No obstante, llegar hasta este punto no ha resultado fácil. Belén Sola admite que es muy complicado recopilar todo el material que luego se publicará por las dificultades que supone acceder a las mujeres y, también, por la escasez de medios.

'Es un trabajo muy lento y que requiere mucha paciencia. Se necesita pedir permisos, pasar controles en la cárcel... También hay que proporcionar a las chicas la documentación para trabajar en los textos, porque no se puede trabajar por teléfono ni comunicarnos a través de Internet', indica Sola.

Dramas personales

Cada 15 días, la responsable de Educación del MUSAC intenta acudir a la prisión para supervisar los trabajos. Y después hay otra dificultad añadida: las historias personales que hay detrás de cada una de las presas. Un pasado en muchos casos dramático con perfiles de todo tipo: drogodependientes, víctimas de malos tratos, inmigrantes que ni siquiera conocen el idioma, minorías étnicas...

'Al principio, el desánimo era generalizado, porque avanzábamos muy lentamente', relata Sola. Tanto, que el escepticismo se adueñó de todas a medida que pasaba el tiempo. Hasta que, en septiembre del año pasado, vio la luz el número cero de Hipatia. 'Cuando lo vieron, no se lo creían, se alegraron muchísimo, porque pensaban que no iba a salir', recuerda la coordinadora. Y apunta una de las claves del éxito: trabajar con mucho respeto hacia las mujeres que cumplen condena.
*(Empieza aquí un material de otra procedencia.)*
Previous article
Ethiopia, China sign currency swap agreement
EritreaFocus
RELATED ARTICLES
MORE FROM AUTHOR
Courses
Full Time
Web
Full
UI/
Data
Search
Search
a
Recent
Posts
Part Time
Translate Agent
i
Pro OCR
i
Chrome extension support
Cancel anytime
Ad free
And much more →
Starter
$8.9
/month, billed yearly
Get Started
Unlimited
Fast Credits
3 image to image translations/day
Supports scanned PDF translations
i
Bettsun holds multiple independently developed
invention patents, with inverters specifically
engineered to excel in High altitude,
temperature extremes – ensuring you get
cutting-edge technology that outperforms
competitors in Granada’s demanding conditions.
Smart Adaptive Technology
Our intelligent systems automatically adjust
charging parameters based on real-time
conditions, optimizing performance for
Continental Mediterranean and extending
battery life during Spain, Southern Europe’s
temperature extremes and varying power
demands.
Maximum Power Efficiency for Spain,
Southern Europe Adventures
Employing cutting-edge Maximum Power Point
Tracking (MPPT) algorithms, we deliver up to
Ahora, con el número uno de la revista ya distribuido, la intención del MUSAC es que el proyecto continúe. Lo más importante para las protagonistas de Hipatia es que ahora sus palabras sobrepasan los muros de la prisión y sus mensajes llegan al público, muchas veces desconocedor de la realidad penitenciaria.

La revista se distribuye de forma gratuita, no sólo en las prisiones, sino también en bibliotecas, centros de documentación de instituciones culturales, asociaciones de mujeres, medios de comunicación... Sus redactoras se atreven con casi todos los géneros: crítica literaria, editoriales, relatos, noticias internacionales, biografías de personajes históricos como Juana de Arco...
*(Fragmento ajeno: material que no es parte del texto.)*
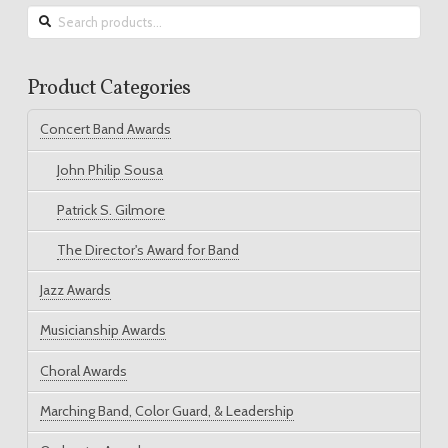
Search
for:
Product Categories
Concert Band Awards
John Philip Sousa
Patrick S. Gilmore
The Director's Award for Band
Jazz Awards
Musicianship Awards
Choral Awards
Marching Band, Color Guard, & Leadership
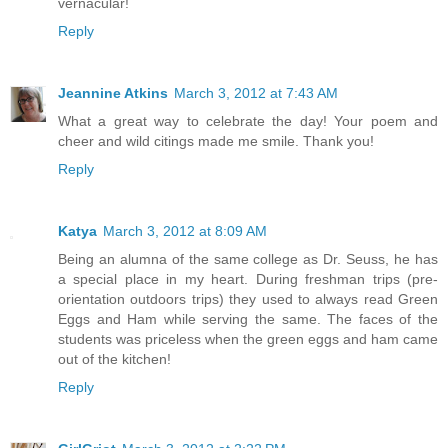
vernacular!
Reply
Jeannine Atkins
March 3, 2012 at 7:43 AM
What a great way to celebrate the day! Your poem and
cheer and wild citings made me smile. Thank you!
Reply
Katya
March 3, 2012 at 8:09 AM
Being an alumna of the same college as Dr. Seuss, he has
a special place in my heart. During freshman trips (pre-
orientation outdoors trips) they used to always read Green
Eggs and Ham while serving the same. The faces of the
students was priceless when the green eggs and ham came
out of the kitchen!
Reply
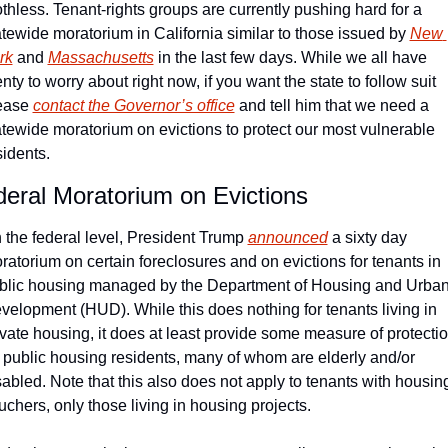
othless. Tenant-rights groups are currently pushing hard for a 
atewide moratorium in California similar to those issued by 
New 
rk
 and 
Massachusetts
 in the last few days. While we all have 
nty to worry about right now, if you want the state to follow suit 
ease 
contact the Governor’s office
 and tell him that we need a 
atewide moratorium on evictions to protect our most vulnerable 
sidents.
eral Moratorium on Evictions
 the federal level, President Trump 
announced
 a sixty day 
ratorium on certain foreclosures and on evictions for tenants in 
blic housing managed by the Department of Housing and Urban
velopment (HUD). While this does nothing for tenants living in 
ivate housing, it does at least provide some measure of protectio
r public housing residents, many of whom are elderly and/or 
sabled. Note that this also does not apply to tenants with housing
uchers, only those living in housing projects.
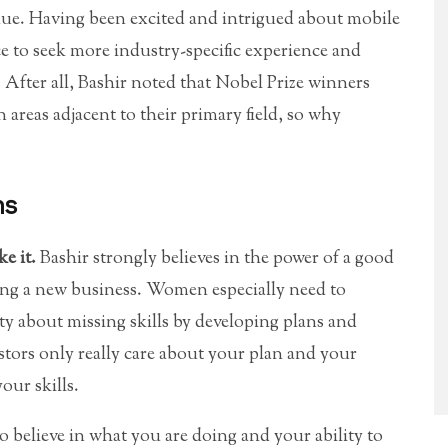
venue. Having been excited and intrigued about mobile
ce to seek more industry-specific experience and
 After all, Bashir noted that Nobel Prize winners
 areas adjacent to their primary field, so why
ns
ke it.
Bashir strongly believes in the power of a good
ting a new business. Women especially need to
ty about missing skills by developing plans and
stors only really care about your plan and your
our skills.
 believe in what you are doing and your ability to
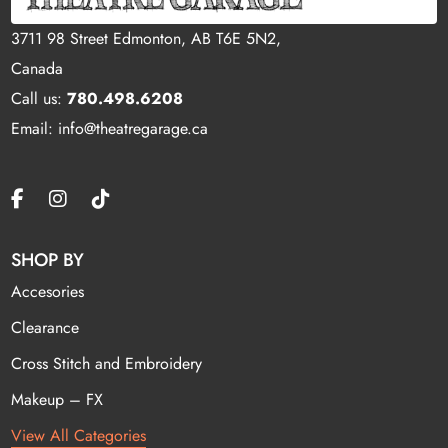
3711 98 Street Edmonton, AB T6E 5N2,
Canada
Call us:
780.498.6208
Email: info@theatregarage.ca
SHOP BY
Accesories
Clearance
Cross Stitch and Embroidery
Makeup – FX
View All Categories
Muchas de las fotografías que acompañan los textos son obras propias, realizadas en talleres creativos. En sus páginas, se sinceran con ellas mismas y expresan sus sentimientos sin ningún pudor. Así, Natacha, en un cuento breve, confiesa que su 'único rival' no era más que sus 'propias debilidades, y que en ellas está la única y mejor forma' de superación.

Confesiones

'Una salida de cuatro horas a un museo, sentarse un rato en una terraza te remueve todo por dentro', reconoce otra reclusa, Aurora. Liz Banezza, una interna originaria de Paraguay, entró hace ocho meses en prisión y, por su forma de vida, 'nunca había leído un libro'. Ahora es una enamorada de la poesía y la lectura le ayuda a evadirse de la soledad que siente en la cárcel: 'Te ayuda a pasar horas agradables y se convierte en tu mejor compañía', cuenta en el primer número de la publicación.
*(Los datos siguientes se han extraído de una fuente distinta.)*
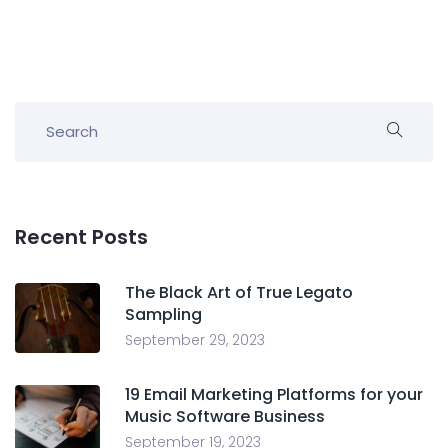
Recent Posts
The Black Art of True Legato
Sampling
September 29, 2023
19 Email Marketing Platforms for your
Music Software Business
September 19, 2023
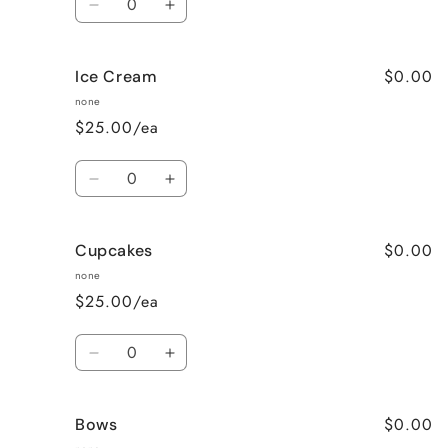
Decrease
Increase
quantity
quantity
for
for
$0.00
Ice Cream
Mini
Mini
Donuts
Donuts
none
$25.00/ea
Quantity
Decrease
Increase
quantity
quantity
for
for
$0.00
Cupcakes
Ice
Ice
Cream
Cream
none
$25.00/ea
Quantity
Decrease
Increase
quantity
quantity
for
for
$0.00
Bows
Cupcakes
Cupcakes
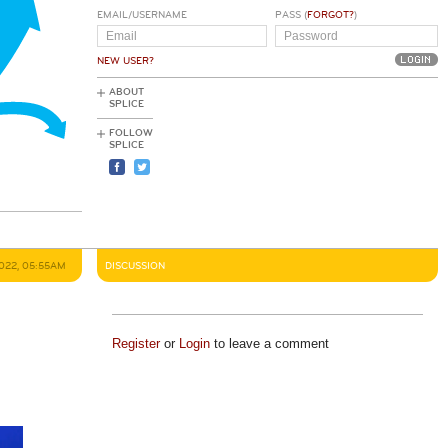
EMAIL/USERNAME
PASS (
FORGOT?
)
NEW USER?
ABOUT
SPLICE
FOLLOW
SPLICE
2022, 05:55AM
DISCUSSION
Register
or
Login
to leave a comment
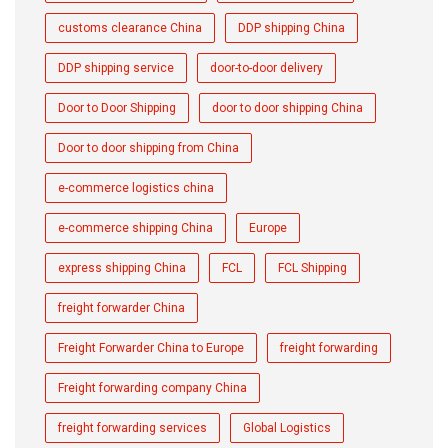
customs clearance China
DDP shipping China
DDP shipping service
door-to-door delivery
Door to Door Shipping
door to door shipping China
Door to door shipping from China
e-commerce logistics china
e-commerce shipping China
Europe
express shipping China
FCL
FCL Shipping
freight forwarder China
Freight Forwarder China to Europe
freight forwarding
Freight forwarding company China
freight forwarding services
Global Logistics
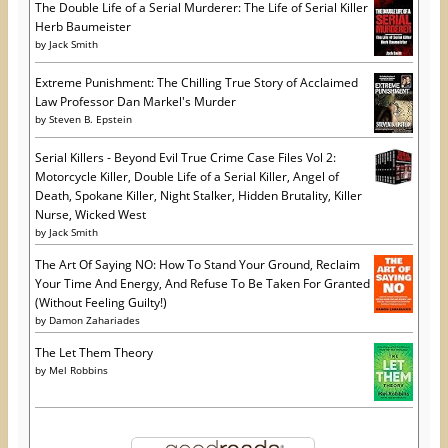
The Double Life of a Serial Murderer: The Life of Serial Killer
Herb Baumeister
by
Jack Smith
Extreme Punishment: The Chilling True Story of Acclaimed
Law Professor Dan Markel's Murder
by
Steven B. Epstein
Serial Killers - Beyond Evil True Crime Case Files Vol 2:
Motorcycle Killer, Double Life of a Serial Killer, Angel of
Death, Spokane Killer, Night Stalker, Hidden Brutality, Killer
Nurse, Wicked West
by
Jack Smith
The Art Of Saying NO: How To Stand Your Ground, Reclaim
Your Time And Energy, And Refuse To Be Taken For Granted
(Without Feeling Guilty!)
by
Damon Zahariades
The Let Them Theory
by
Mel Robbins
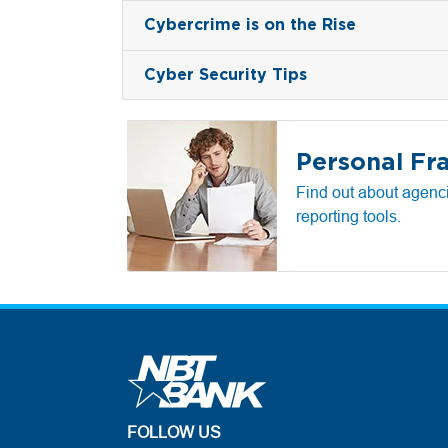
Cybercrime is on the Rise
Cyber Security Tips
Personal Fr
Find out about agenci
reporting tools.
FOLLOW US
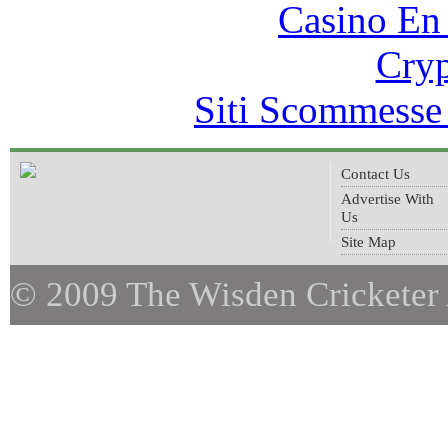
Casino En
Cryp
Siti Scommesse
Contact Us
Advertise With
Us
Site Map
© 2009 The Wisden Cricketer 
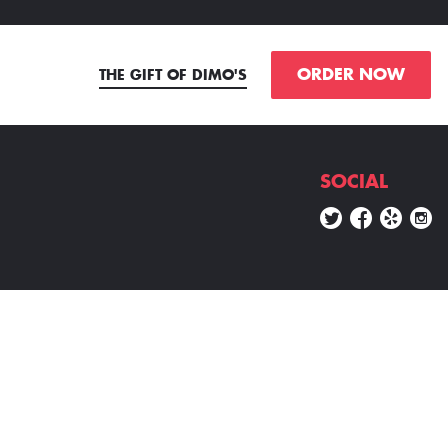
ORDER NOW
THE GIFT OF DIMO'S
SOCIAL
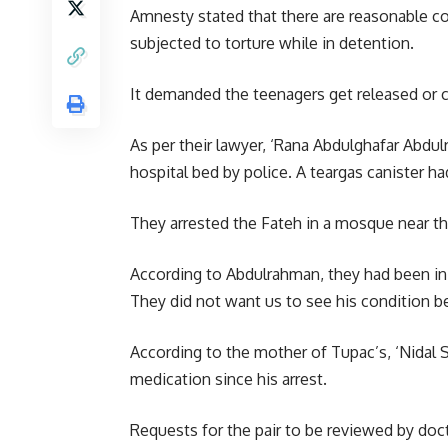
Amnesty stated that there are reasonable co
subjected to torture while in detention.
It demanded the teenagers get released or 
As per their lawyer, ‘
Rana Abdulghafar Abdul
hospital bed by police. A teargas canister had
They arrested the Fateh in a mosque near the
According to Abdulrahman, they had been in t
They did not want us to see his condition 
According to the mother of Tupac’s, ‘Nidal S
medication since his arrest.
Requests for the pair to be reviewed by doc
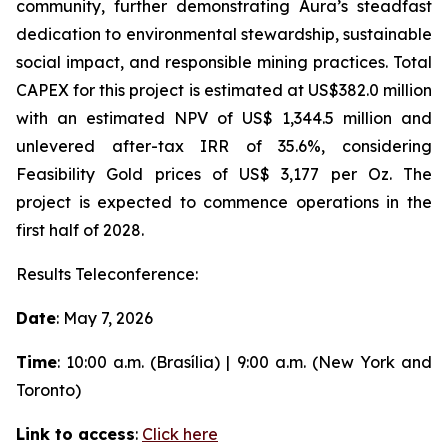
community, further demonstrating Aura’s steadfast
dedication to environmental stewardship, sustainable
social impact, and responsible mining practices. Total
CAPEX for this project is estimated at US$382.0 million
with an estimated NPV of US$ 1,344.5 million and
unlevered after-tax IRR of 35.6%, considering
Feasibility Gold prices of US$ 3,177 per Oz. The
project is expected to commence operations in the
first half of 2028.
Results Teleconference:
Date
: May 7, 2026
Time
: 10:00 a.m. (Brasília) | 9:00 a.m. (New York and
Toronto)
Link to access
:
Click here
Incluso participan internas que no saben leer ni escribir, como La Galga, una gitana que plasma en las páginas de Hipatia, con la ayuda imprescindible de sus compañeras de celda, que el flamenco forma parte de su vida y que es su forma 'de expresar la alegría o la pena'.

'Son unas mujeres con una fortaleza increíble y con un espíritu de superación digno de admirar', concluye Belén Sola, que ya trabaja en la segunda edición.